На главную На страницу седьмого семестра
— — — — — — — —
Мне достался белок с UNIPROT ID A0A5F5PPR1. Для данного белка нет структуры, поэтому я использовал protein blast для поиска ортологов. Наибольшим сходством обладает белок с UNIPROT ID Q9UBS5. Если посмотреть на выравнивание, то последовательности имеют лишь одно большое отличие (рис. 1).
Рис. 1. Различие в выравнивании.
Данная последовательность имеет много различных структур, покрывающих различное число остатков. К сожалению, есть лишь одна структура, покрывающая все области, в которых происходят мутации, но эта структура имеет разрешение 3.5 Å. Так что я решил использовать несколько структур, с лучшими показателями, но покрывающие не все мутации одновременно.
Для рассмотрения первых двух мутаций использовалась структура 4MS4.
Первой рассмотрим мутацию по положению 190, где заменяется тирозин на фенилаланин.
Рис. 2. Положение остатка тирозина 190 и его окружение. Жёлтым пунктиром показана предположительная водородная связь.
Как можно видеть, данный остаток тирозин способен образовывать водородную связь с окружением, а также вступать в стекинг (вокруг него много ароматических групп).
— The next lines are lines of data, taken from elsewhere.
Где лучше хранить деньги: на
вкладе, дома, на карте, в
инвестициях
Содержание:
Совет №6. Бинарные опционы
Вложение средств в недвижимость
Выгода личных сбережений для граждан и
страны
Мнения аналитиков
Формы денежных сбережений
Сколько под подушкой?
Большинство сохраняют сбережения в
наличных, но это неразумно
Водородная связь при этом образуется с молекулой лиганда. При замене на фенилаланин остаток по прежнему сможет вступать в стекинг-взаимодействия, однако образование водородной связи больше не будет возможно. Такая замена вряд ли скажется на структуре белка, однако лиганд будет связываться заметно хуже, чем раньше (для связывания с белком останется только стекинг).
Рис. 3. Предсказание результата замены. Показатель strain равен 13.89.
Как можно видеть, остаток хорошо вписывается в окружение, показатель strain низкий, единственное отличие – исчезновение водородной связи с лигандом.
Следующая мутация происходит в позиции 218, где триптофан меняется на гистидин.
Рис. 4. Положение остатка 218 и его окружения.
Даннй остаток не образует ни с кем водородные связи. Он способен только вступать в стекинг-взаимодействие с лигандом.
Рис. 5. Замена остатка на гистидин.
Как можно видеть, гистидин меньше по размерам, чем триптофан, поэтому он не вызывает никаких стерических затруднений. Также он способен вступать в стекинг с лигандом. Так что я считаю, что принципиальных изменений не произойдёт, если произойдёт данная мутация. Помимо этого PyMol рисует возможное возникновение новой водородной связи, однако я не вижу там возможностей для её образования, так что считаю это ошибкой программы.
Для рассмотрения третьей мутации использовалась структура 7C7S.
В качестве последней мутации рассмотрим замену 43 цистеина на серин.
Рис. 6. Окружение цистеина.
Как можно видеть, данный остаток цистеина образует дисульфидный мостик. Серин их образовывать неспособен, а значит структура белка будет сильно нарушена при замене.
Рис. 7. Замена цистеина на серин.
Дисульфидный мостик при такой замене разрушается, а новый остаток испытывает занчительные стерические затруднения (strain = 34.05). Такая замена окажет серьёзное влияние на белок.